I was waiting. I wanted a lightening bolt. I wanted something to inexplicably
pull me out of my seat in church and beg for Jesus, beg to be baptized. I was
waiting and waiting and started to get impatient. Maybe this whole thing was
just a passing faze I got caught up in. Oh well, it was interesting. Then on
Sunday night, June 20th, hours after church, Jill and I were relaxing on the
couch. I said, "I want a drink". Jill responded, "I want some popcorn." I
countered, "I want to be baptized." Whoooooah. Stop the truck. Where did that
come from? She looked at me. "Huh?" I repeated, "I want to be baptized." I
looked at her and made my first confession of faith a few minutes later. "I
believe that Jesus is the Christ, Son of The Living God, and I accept him as my
Lord and Savior." We must have talked for another few hours until we couldn't
stay awake any longer, and I slept with a peace that night I can not describe.
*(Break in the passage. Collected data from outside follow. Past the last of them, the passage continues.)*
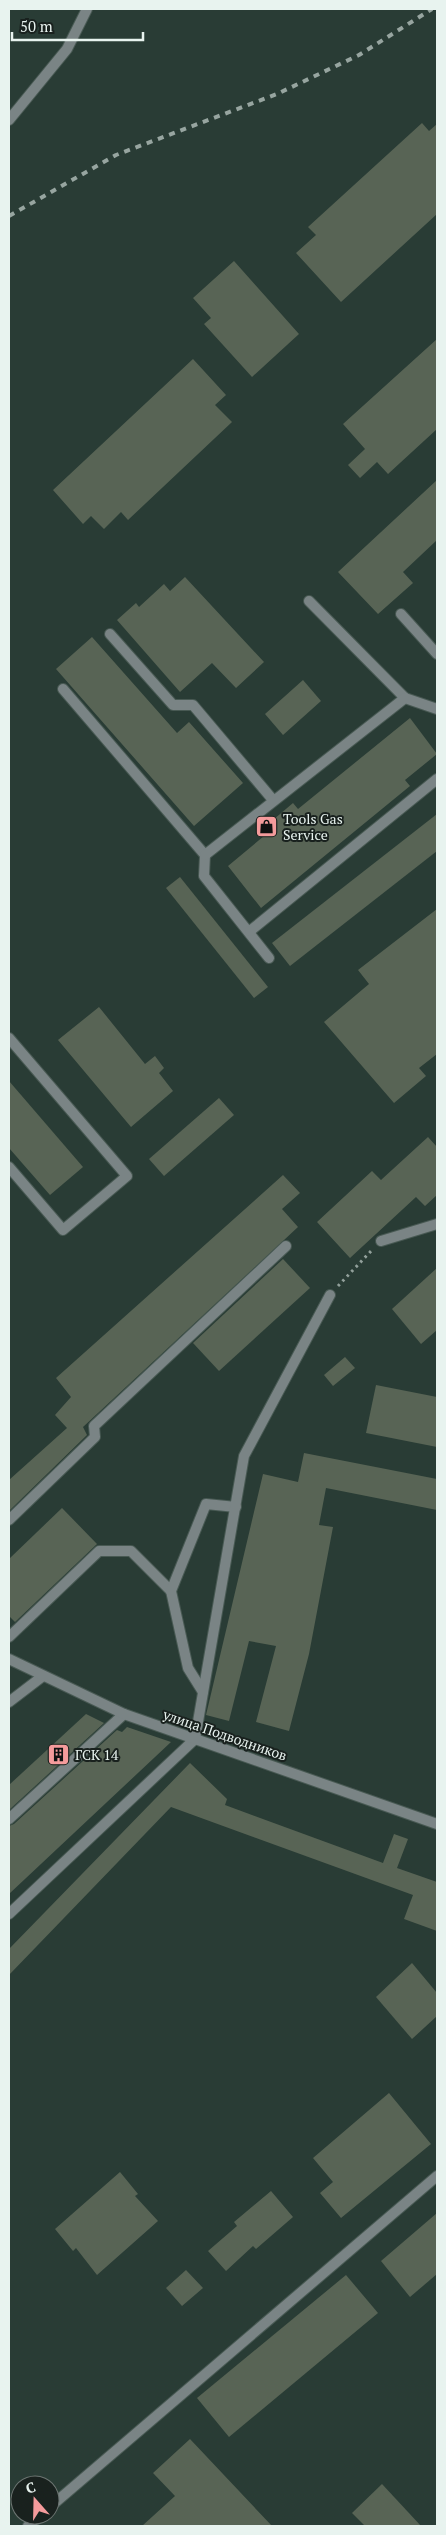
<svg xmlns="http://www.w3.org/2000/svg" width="446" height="2535" font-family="'PT Serif',serif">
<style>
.building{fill:#586455}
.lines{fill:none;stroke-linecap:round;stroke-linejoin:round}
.lane-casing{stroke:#485953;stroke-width:12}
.street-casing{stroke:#485953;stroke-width:12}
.path{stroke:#92a09b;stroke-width:3;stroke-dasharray:2.5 4;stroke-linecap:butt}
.lane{stroke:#7a8485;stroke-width:10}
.street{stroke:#7a8485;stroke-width:10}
.rail{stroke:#97a5a0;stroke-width:4;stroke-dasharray:6 6;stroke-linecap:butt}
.labels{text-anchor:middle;stroke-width:4;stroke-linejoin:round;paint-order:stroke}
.poi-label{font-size:14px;fill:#e8f3ef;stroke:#19211e;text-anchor:start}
.street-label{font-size:14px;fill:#e8f3ef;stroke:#19211e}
</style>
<rect width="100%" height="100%" fill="#293c35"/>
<g class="building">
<path d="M 422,123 L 429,131 L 437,124 L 437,214 L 341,302 L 296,253 L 316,235 L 308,227 Z"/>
<path d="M 234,261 L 299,334 L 252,377 L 204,324 L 211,318 L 193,298 Z"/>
<path d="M 437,339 L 437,429 L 388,474 L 377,462 L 360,478 L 348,465 L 365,449 L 343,424 Z"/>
<path d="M 193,359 L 226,395 L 215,405 L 232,422 L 128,520 L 121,512 L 104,529 L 91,516 L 83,524 L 53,490 Z"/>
<path d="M 437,480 L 437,540 L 403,572 L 413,583 L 378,614 L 338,572 Z"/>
<path d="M 185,577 L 264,662 L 236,688 L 212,663 L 180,692 L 117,620 L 136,603 L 139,607 L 164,584 L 170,591 Z"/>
<path d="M 92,637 L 177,733 L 189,722 L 243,783 L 194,826 L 56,669 Z"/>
<path d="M 303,680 L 321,701 L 283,735 L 265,714 Z"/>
<path d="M 410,718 L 437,754 L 405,780 L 410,786 L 261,908 L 228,866 L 264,836 L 260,831 L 293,803 L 298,809 Z"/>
<path d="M 437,814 L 437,851 L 290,966 L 272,943 Z"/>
<path d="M 180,877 L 268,987 L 254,998 L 166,888 Z"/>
<path d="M 437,909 L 437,1054 L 419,1068 L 426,1076 L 394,1103 L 324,1022 L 369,984 L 358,970 Z"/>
<path d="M 99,1007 L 145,1064 L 155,1056 L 164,1068 L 159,1073 L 173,1091 L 131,1127 L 58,1040 Z"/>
<path d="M 9,1081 L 83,1167 L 50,1195 L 9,1148 Z"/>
<path d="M 219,1098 L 234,1115 L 164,1176 L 149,1159 Z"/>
<path d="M 428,1137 L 437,1147 L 437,1195 L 425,1206 L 416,1197 L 350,1258 L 317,1222 L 372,1171 L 381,1180 Z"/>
<path d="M 283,1175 L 300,1193 L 282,1209 L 298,1227 L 83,1427 L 87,1435 L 9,1511 L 9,1480 L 67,1428 L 55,1415 L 71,1397 L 56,1378 Z"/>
<path d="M 283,1259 L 310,1288 L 219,1371 L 193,1343 Z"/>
<path d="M 437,1268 L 437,1330 L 421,1344 L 392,1309 Z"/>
<path d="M 345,1357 L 355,1368 L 333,1386 L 324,1375 Z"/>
<path d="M 376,1385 L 437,1397 L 437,1447 L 366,1433 Z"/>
<path d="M 304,1453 L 437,1479 L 437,1510 L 326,1488 L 319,1525 L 333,1527 L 309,1654 L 289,1731 L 256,1722 L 276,1646 L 249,1641 L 229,1721 L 206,1715 L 263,1474 L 298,1482 Z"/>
<path d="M 62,1508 L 97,1544 L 15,1622 L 9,1616 L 9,1559 Z"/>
<path d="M 86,1714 L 104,1723 L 9,1810 L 9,1785 Z"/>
<path d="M 127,1727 L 171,1742 L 9,1894 L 9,1826 L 14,1824 L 117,1730 L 122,1732 Z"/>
<path d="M 190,1763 L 227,1799 L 225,1805 L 383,1863 L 394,1834 L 408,1839 L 397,1868 L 437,1882 L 437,1931 L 404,1919 L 413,1895 L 171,1807 L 9,1975 L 9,1949 Z"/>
<path d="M 412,1963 L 437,1993 L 437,2016 L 412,2039 L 376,1997 Z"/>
<path d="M 389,2093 L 431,2144 L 341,2218 L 320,2193 L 333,2182 L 313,2158 Z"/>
<path d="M 120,2172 L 138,2194 L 135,2196 L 158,2221 L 97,2275 L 76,2248 L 73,2251 L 55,2229 Z"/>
<path d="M 271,2191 L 293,2217 L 256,2249 L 253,2246 L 226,2271 L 208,2251 L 237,2226 L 234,2222 Z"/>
<path d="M 437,2213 L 437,2274 L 410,2297 L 381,2261 Z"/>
<path d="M 186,2270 L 203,2288 L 182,2306 L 166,2288 Z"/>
<path d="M 346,2275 L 378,2313 L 229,2437 L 197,2398 Z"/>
<path d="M 190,2439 L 272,2526 L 142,2526 L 175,2496 L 153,2473 Z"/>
<path d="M 382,2484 L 421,2526 L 365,2526 L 352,2513 Z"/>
</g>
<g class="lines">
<defs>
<g id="lane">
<path d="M 9,120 L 67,49 L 87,9"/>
<path d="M 309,601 L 405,698"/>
<path d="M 401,614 L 437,654"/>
<path d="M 110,634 L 173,705 L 193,705 L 273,800"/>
<path d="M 63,689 L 205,855 L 204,876 L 269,958"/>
<path d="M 205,855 L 405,698 L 437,709"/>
<path d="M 250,931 L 437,779"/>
<path d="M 9,1038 L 127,1176 L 63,1230 L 9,1167"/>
<path d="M 381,1241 L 437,1224"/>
<path d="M 9,1520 L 95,1437 L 94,1426 L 286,1246"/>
<path d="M 9,1637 L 99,1551 L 131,1551 L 171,1591"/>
<path d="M 203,1692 L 188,1668 L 171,1591 L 206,1504 L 236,1507"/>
<path d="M 9,1702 L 43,1676"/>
<path d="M 9,1819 L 124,1714"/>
<path d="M 9,1914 L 195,1739 L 244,1456 L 330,1295"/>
<path d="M 50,2507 L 437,2176"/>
<path d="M 28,2526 L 41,2515"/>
</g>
<path id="street" d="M 9,1659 L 124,1714 L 437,1824"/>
</defs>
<use href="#lane" class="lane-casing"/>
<use href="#street" class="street-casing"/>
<path class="path" d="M 338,1286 L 372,1250"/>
<use href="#lane" class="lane"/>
<use href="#street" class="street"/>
<path class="rail" d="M 9,216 L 116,155 L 277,94 L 359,55 L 432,9"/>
</g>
<defs>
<symbol id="shop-square" viewBox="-11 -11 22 22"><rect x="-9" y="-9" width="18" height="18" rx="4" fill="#f59b9c" stroke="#19211e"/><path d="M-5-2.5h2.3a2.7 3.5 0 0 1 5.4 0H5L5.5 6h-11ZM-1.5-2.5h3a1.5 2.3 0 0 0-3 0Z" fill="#111"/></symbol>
<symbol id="building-square" viewBox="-11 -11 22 22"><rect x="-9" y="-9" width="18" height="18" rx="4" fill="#f59b9c" stroke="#19211e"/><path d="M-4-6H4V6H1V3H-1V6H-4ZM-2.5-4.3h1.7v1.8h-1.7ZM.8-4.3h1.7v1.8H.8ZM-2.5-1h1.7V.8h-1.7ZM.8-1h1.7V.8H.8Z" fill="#111"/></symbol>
</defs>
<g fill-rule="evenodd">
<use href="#shop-square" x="254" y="814" width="25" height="25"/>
<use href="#building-square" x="46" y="1742" width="25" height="25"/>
</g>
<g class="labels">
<g class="poi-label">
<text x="283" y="824">Tools Gas<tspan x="283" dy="16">Service</tspan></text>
<text x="75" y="1760">ГСК 14</text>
</g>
<g class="street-label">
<text transform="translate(225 1735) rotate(19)" y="5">улица Подводников</text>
</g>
</g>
<rect width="446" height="2535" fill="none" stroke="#e8f3ef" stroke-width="20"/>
<g transform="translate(35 2500) rotate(340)"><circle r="24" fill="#19211e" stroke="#6c7572"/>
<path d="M0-4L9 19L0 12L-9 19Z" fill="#f59b9c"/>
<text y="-8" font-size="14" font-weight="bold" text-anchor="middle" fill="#e8f3ef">С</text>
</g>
<path d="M12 32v8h131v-8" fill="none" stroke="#e8f3ef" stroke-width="2.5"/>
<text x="20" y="32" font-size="15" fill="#e8f3ef" stroke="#19211e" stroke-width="4" paint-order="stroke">50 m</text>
</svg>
Next Sunday seemed awfully far away. I wanted this now, but I thought a week
might be a good cooling off period in case I changed my mind. But Wednesday was
the first night of the men's group I signed up for and I had told the leader,
Craig, I was a Jew. Now what? Do I tell him? Do I not tell him in case I back
out? To make things worse, family plans were taking us out of town on Sunday.
This was not good. These were obvious signs I had made a mistake, God's way of
telling me this Jesus thing was not the way to go. But as I'm learning every
day, God's plan is way ahead of anything I can throw at it. My loving wife
rearranged our plans for us to come back Saturday night and helped me decide to
tell Craig and the group that Wednesday. Jill has the incredible ability to help
me see things clearly and I'm so grateful for her.
Sunday. Father's Day. The music begins and the beautiful voices sing "Reign
in Me" and "Praise the Lord". I'm on cruise control, no doubt, no reservation.
Jill and I hold hands. Pastor Ben begins his sermon on Imitating the
Father. Powerful. Applicable. Full of Love. His sermon complete, Ben makes
his weekly invitation to come forward and accept Jesus as Lord and Savior. Jill
looks at me, "Are you sure?" I smile "Let's go."
As we make our way to the front, Pastor Ben meets us with open arms and wide
eyes, his joy as obvious as his surprise. He smiles. Several other families come
forward, and we all confess together, "Jesus is the Christ, the Son of The
Living God, and I accept him as my Lord and Savior." Pastor Ben baptized me, and
then I had the privilege of baptizing my wife. While raised as a seasonal
Baptist, she was never baptized. And so we had the joy of beginning our life in
Christ together.
There were a lot of little things that came together over the years to bring
me to this point in my life. Many people find Jesus when they are at their
lowest point looking for help. I accepted Christ at a great time in my life when
I already felt on top of the world. Maybe I was looking for someone to thank for
all I had been blessed with. Maybe it was all the seeds my sister had planted
bearing fruit. Maybe God had simply decided it was time for us to get
reacquainted and for me to meet his Son. Who knows? It doesn't matter, I am His
and I am whole.
In addition to sharing my experience, I want you to know the reason I created
this website. Mountain Christian Church and the Pastors who lead the
congregation are, without a doubt, instruments of God. I am forever grateful to
them for opening my heart to the Truth. Making Deciples of Jesus Christ is the
core of everything that happens at Mountain. You can see it, feel it, hear it in
everything that happens there. I have no doubt that the beautiful sermons and
tremendous passion with which the Pastors at Mountain offer them are what
finally got throught to me. I want everyone, whether in Maryland or on the other
side of the world, to be able to experience the love and servitude the leaders
and memebrs of Mountain Christian Church have for Jesus so that they might help
you strengthen your faith as a Christian or discover the Truth for yourself.